Analysis of urban bomb blast injuries from Israel, Ireland, and the United Kingdom have identified common patterns:
1. Most victims are far enough from the explosion that they sustain only minor injuries, usually from flying debris.
2. Injuries most often affect the face, neck, and exposed extremities, indicating the protective role of ordinary clothing.
3. Injuries to the chest and abdomen are uncommon, but are associated with increased morbidity and mortality.
4. Injuries to the head are associated with the highest mortality.
5. While tympanic membrane rupture is common, primary blast injuries to other organs are unusual.

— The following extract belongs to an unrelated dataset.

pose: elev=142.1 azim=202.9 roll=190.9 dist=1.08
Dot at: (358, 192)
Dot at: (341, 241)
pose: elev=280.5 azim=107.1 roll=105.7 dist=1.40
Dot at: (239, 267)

Blast injury victims should be managed in the same manner as any multiple trauma victim, except that particular attention should be directed to the respiratory system. This includes giving special attention to maintenance of a patent airway (especially when maxillofacial, cervical spine, or other head and neck injuries are present); administering supplemental oxygen; judiciously using intravenous fluids and analgesics; evacuating pneumo- and hemothoraces; and promptly implementing mechanical ventilation if signs of respiratory failure or inadequate oxygenation are present. Although positive pressure ventilation may be necessary to maintain adequate oxygenation, its use is fraught with hazard because the diffuse alveolar-capillary damage present in blast lung greatly increases the risk of causing extra-alveolar extravasation of air, including air embolism.

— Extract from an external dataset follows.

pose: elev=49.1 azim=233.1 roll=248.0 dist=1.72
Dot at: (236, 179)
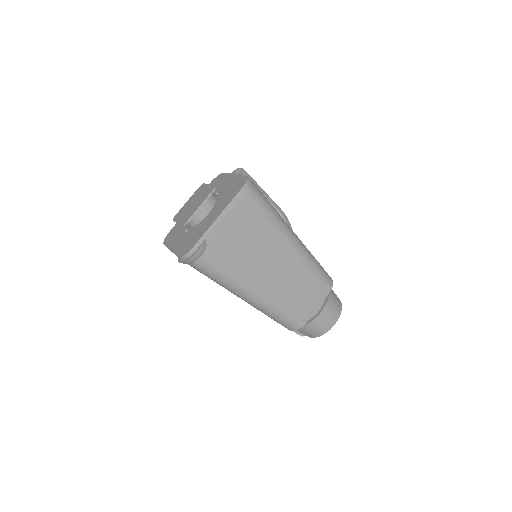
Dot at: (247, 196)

Systemic air embolization presents particular problems in the management of blast casualties, because the effects on the brain, heart, and viscera caused by air emboli may be indistinguishable from other types of injury. Yet, the preferred therapy for air embolism is hyperbaric oxygen treatment, which may not be readily available or may be impractical because of coexistent injuries or other logistical problems. Whenever possible, though, hyperbaric oxygen treatment should be implemented as expeditiously as possible, being given in a manner similar to the treatment of dysbaric diving casualties, because of its potential to reverse cerebral or coronary injuries if administered soon after the injury.
Tympanic membrane rupture and other otolaryngologic trauma, as well as most other types of blast injury, should be treated essentially the same as they are treated when due to other causes. Closed abdominal injuries are always of particular concern and should be treated according to the patient's signs and symptoms, with prompt surgical exploration being undertaken whenever there are signs of peritonitis or peritoneal free air. Abdominal visceral injuries should be especially looked for in victims of underwater explosion. Lacerations, fractures, amputations, and missile wounds should be treated in the usual manner, except for delayed primary closure being the generally preferred method of wound management.
Explosions in closed spaces produce greater injury and death than those occurring in the open. Primary blast injuries are especially common. Closed-space explosions also expose the victim to dust, smoke, and toxic gases, increasing the incidence of inhalation injury. Again, though, the inhalation injury is treated essentially the same as that resulting from other circumstances.
Because primary blast injuries may not always be present when the victim is first evaluated, all blast-injured patients should be closely observed for at least 6 to 12 h after the accident. This is particularly true if there is perforation of the eardrums, which is generally an indication of significant exposure to high pressure.
1 Scuba is an acronym for self-contained underwater breathing apparatus.
2In diving and hyperbaric medicine, the most commonly used units of pressure and depth are ATA and fsw.